| WHAT YOU SHOULD DO |
Put the lines of the listing between the line holding "scientific name: Salacia multiflora" and the line holding "genus: Sonerila", inclusive, into a Markdown table with the columns Row and Line, numbering each row and skipping blank lines. Leave the pictures out of the answer.

| GIVEN RECORDS |
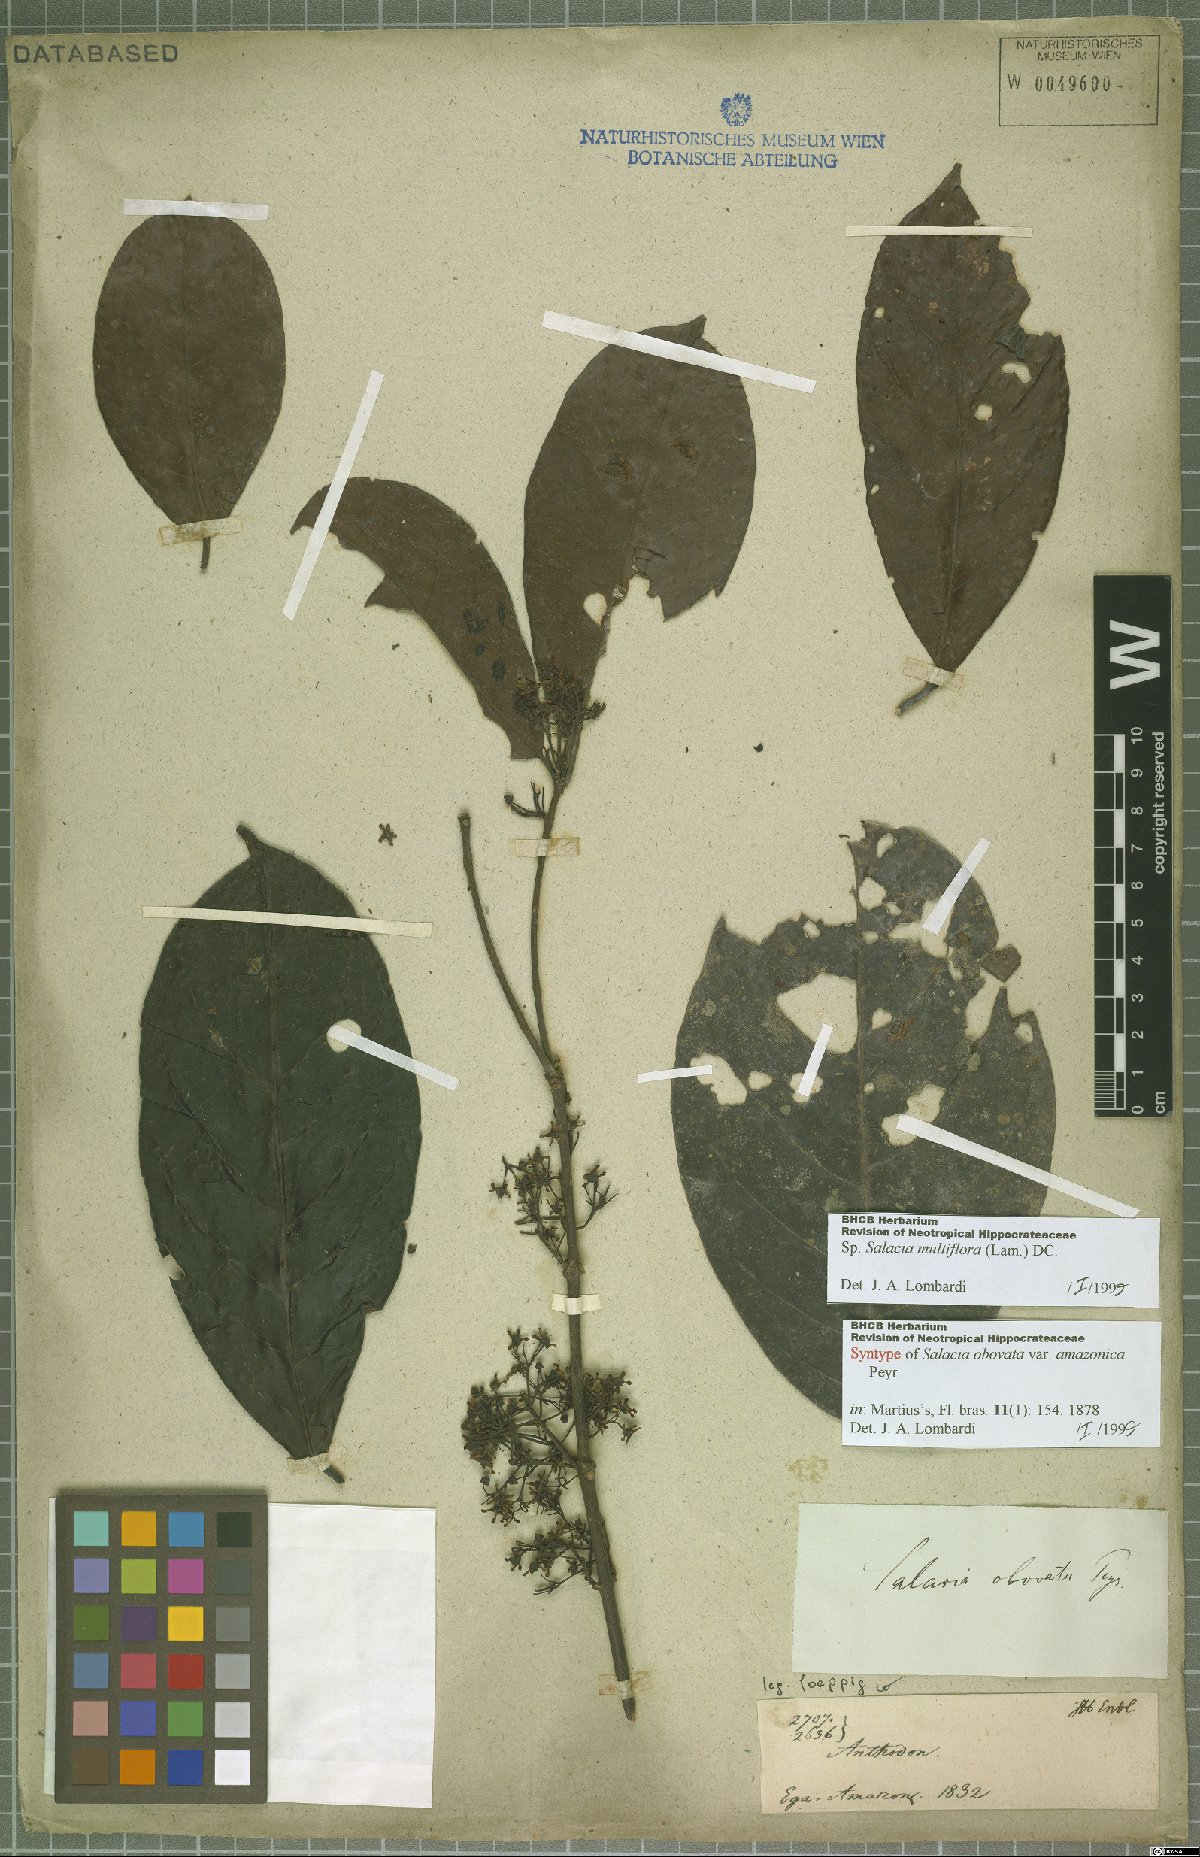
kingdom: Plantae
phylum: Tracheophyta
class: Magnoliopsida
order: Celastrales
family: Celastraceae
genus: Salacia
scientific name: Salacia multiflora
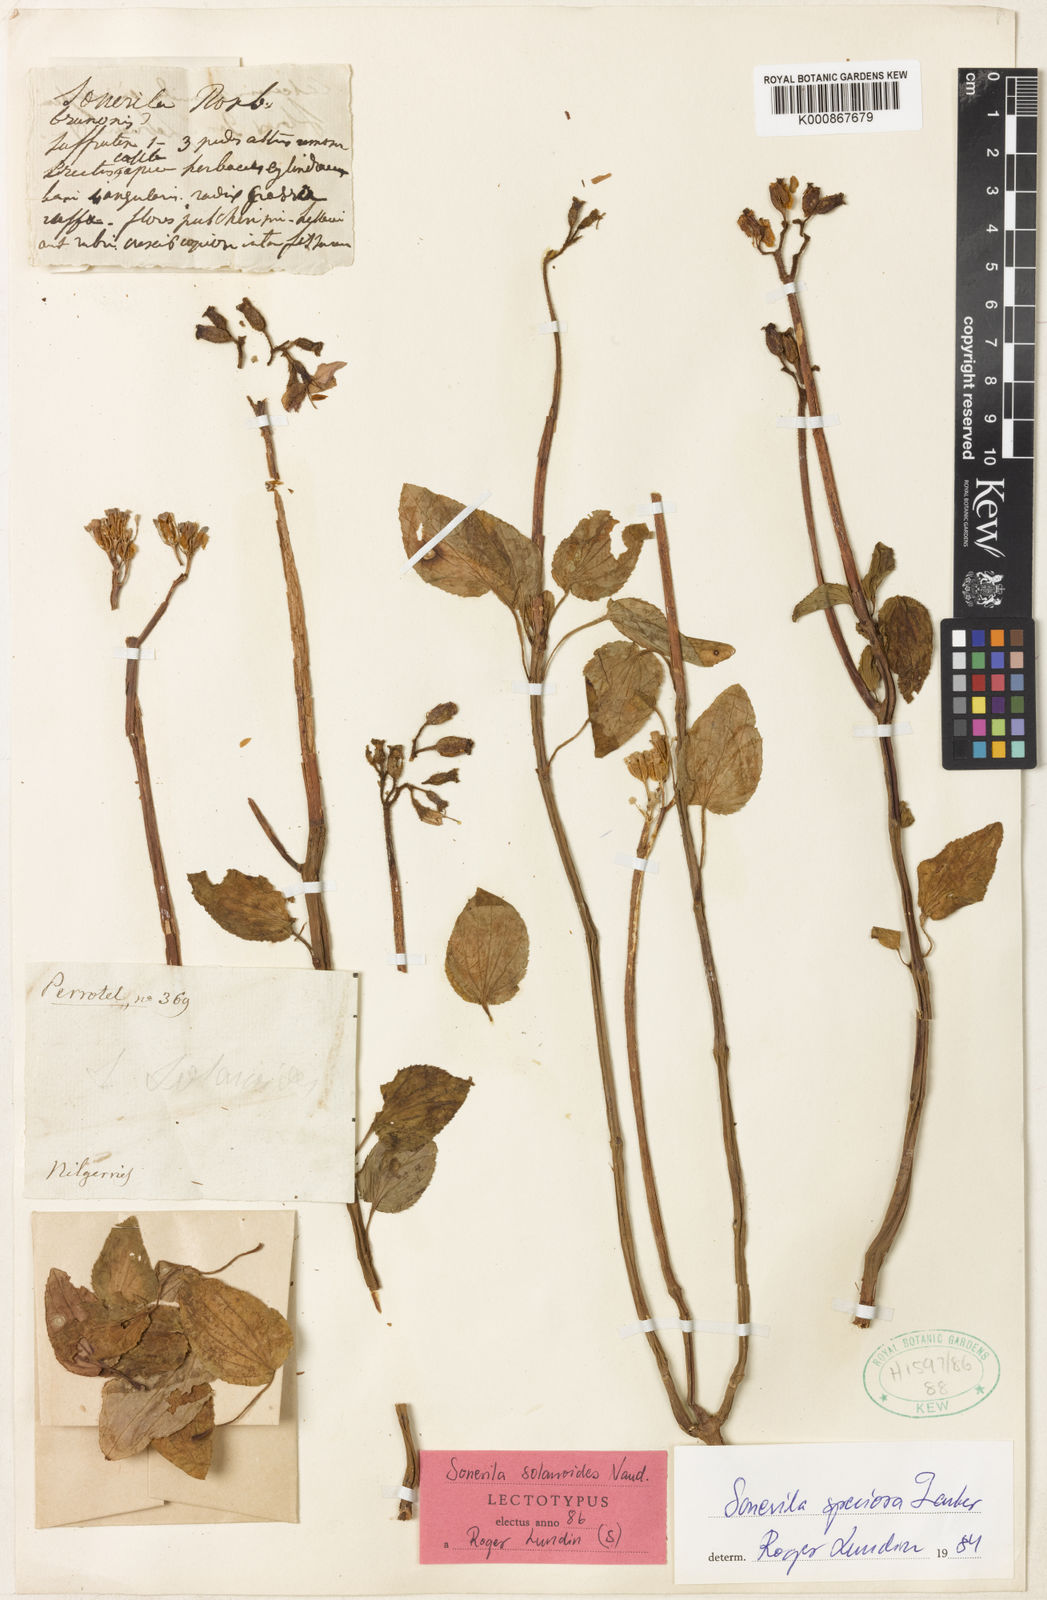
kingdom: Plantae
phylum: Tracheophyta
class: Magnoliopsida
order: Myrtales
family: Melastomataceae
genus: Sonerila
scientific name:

==

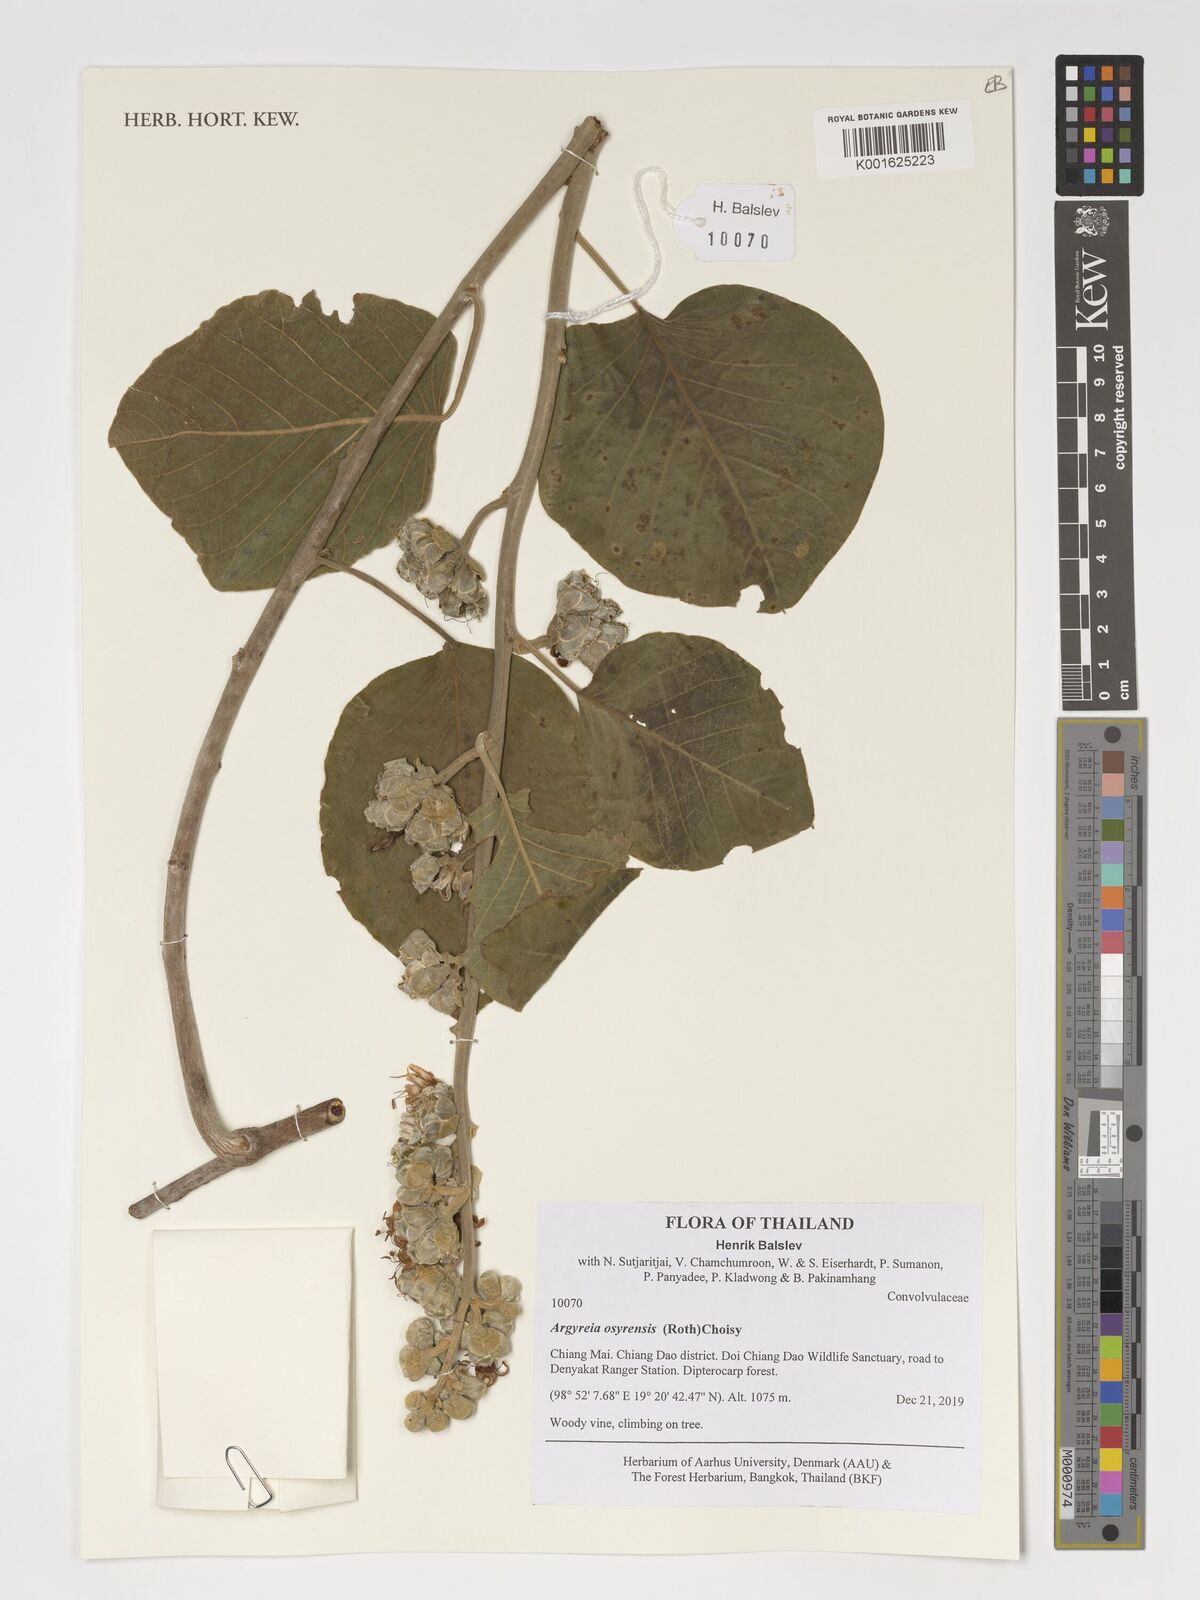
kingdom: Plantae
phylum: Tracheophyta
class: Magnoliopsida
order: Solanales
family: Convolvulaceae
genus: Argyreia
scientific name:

| FINAL RESULT |
| Row | Line |
|---|---|
| 1 | scientific name: Salacia multiflora |
| 2 | kingdom: Plantae |
| 3 | phylum: Tracheophyta |
| 4 | class: Magnoliopsida |
| 5 | order: Myrtales |
| 6 | family: Melastomataceae |
| 7 | genus: Sonerila |